## Supplied text

# Real...or No Real Omega



## Jonmarkel (Oct 1, 2011)

just wondering on your thoughts about this ladies Omega i picked up seems very real to me but i am seriously no expert...?????







cheers


----------



## Padders (Oct 21, 2008)

The lack of dial shot doesn't help but it looks genuine enough to me. Gold filled though not solid if I have read the case back markings (and lack of hallmark) correctly.


----------



## scottswatches (Sep 22, 2009)

Padders is spot on. From what we can see there is no issues there


----------



## gimli (Mar 24, 2016)

So far it's good. Post a dial picture so that we can see whether it's original or redialed.

Alson on the inner case back you have some markings by various watchmakers that worked on it, possibly to service it, with the dates.


----------



## Jonmarkel (Oct 1, 2011)

the dial is only a black gloosy dial with a gem at 12 o clock...is also states on the rim of the back case 14K GF B&A i did think from the amount of service marks that it may be ok....not bad for £2 in a boot sale then


----------



## relaxer7 (Feb 18, 2016)

:thumbsup:


----------



## gimli (Mar 24, 2016)

Jesus Christ. You can't even buy a crappy, beat up, non functional, ladies quartz with 2 pounds here...

If I lived there I'd make a hobby from scouring all the yard sales and collect all the goodies I could find.


----------



## Padders (Oct 21, 2008)

And with your axe you would make for an imposing figure when haggling. I love that Avatar lol.


----------



## WRENCH (Jun 20, 2016)

gimli said:


> Jesus Christ. You can't even buy a crappy, beat up, non functional, ladies quartz with 2 pounds here...
> 
> If I lived there I'd make a hobby from scouring all the yard sales and collect all the goodies I could find.


 And you'd end up with a house like mine :laugh:


----------



## Jonmarkel (Oct 1, 2011)

LOL @ gimli also has a H556-5000 Seiko in excellent condition....£2 ...bargains like this don't come along that often believe me


----------



## gimli (Mar 24, 2016)

@WRENCH Is it filled with antique goodies ? :scared:

@Padders Gimli haggling with someone on the side of the street would be funny...

I've been to the 2 largest antique/old crap fairs in Bucharest with my uncle recently as he deals with plenty of antiques, in general, and everyone was asking astronomical prices for watches.

## Data block

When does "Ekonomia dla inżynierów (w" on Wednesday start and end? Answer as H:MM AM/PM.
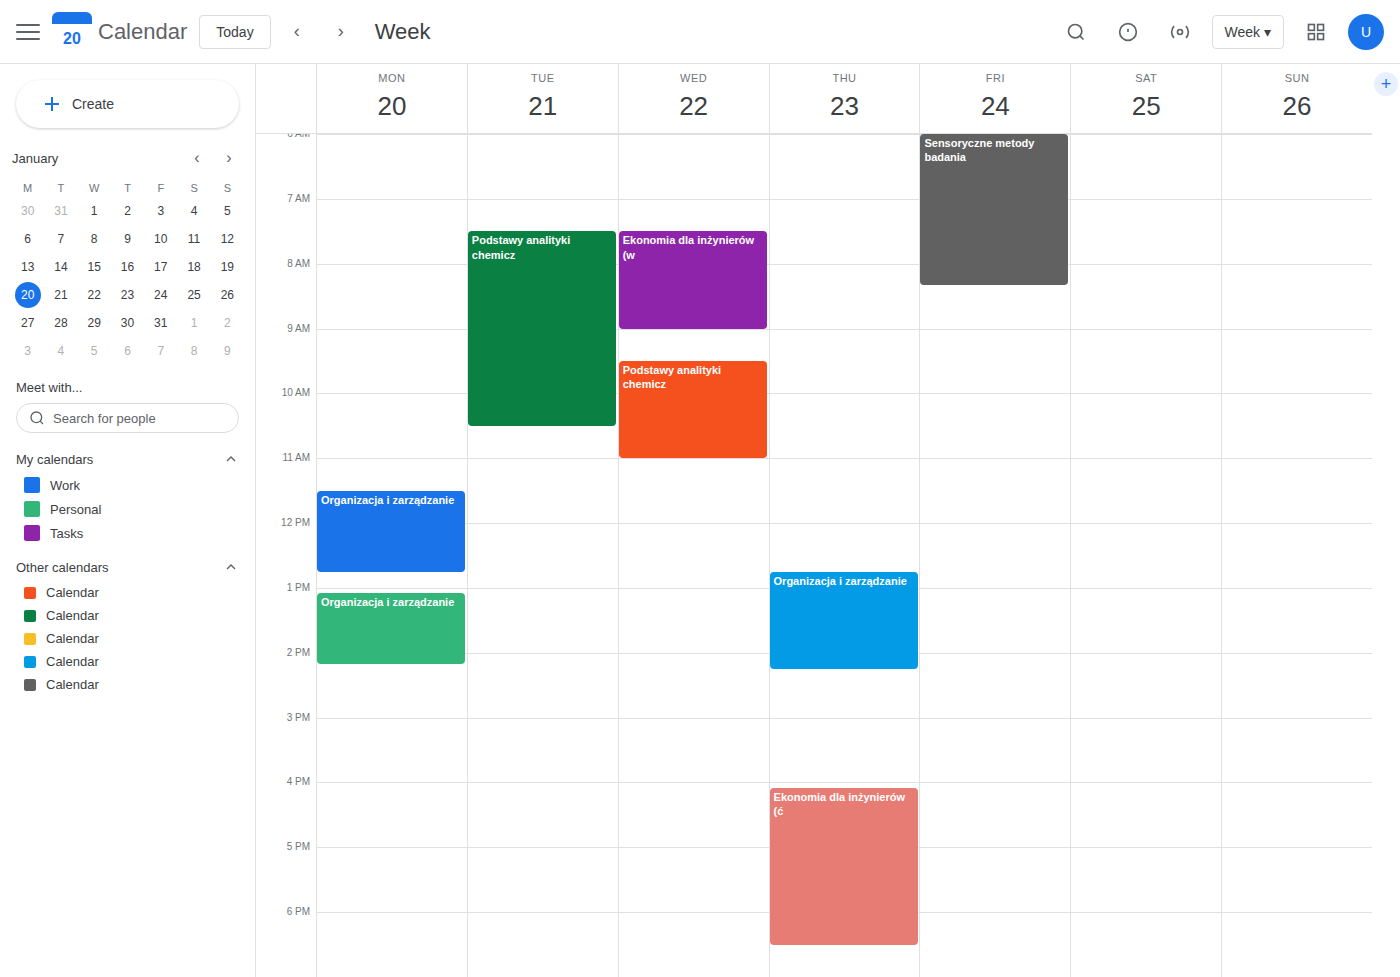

## Tasks
a) Please translate this sentence from the watch forum thread into Spanish: "Post a dial picture so that we can see whether it's original or redialed."
b) Reproduce the watch forum thread from "Padders is spot" up to and including "original or redialed.".

## Answers for this exercise
a) Publica una foto de la esfera para que podamos ver si es original o si está repintada.

b)
Padders is spot on. From what we can see there is no issues there


----------



## gimli (Mar 24, 2016)

So far it's good. Post a dial picture so that we can see whether it's original or redialed.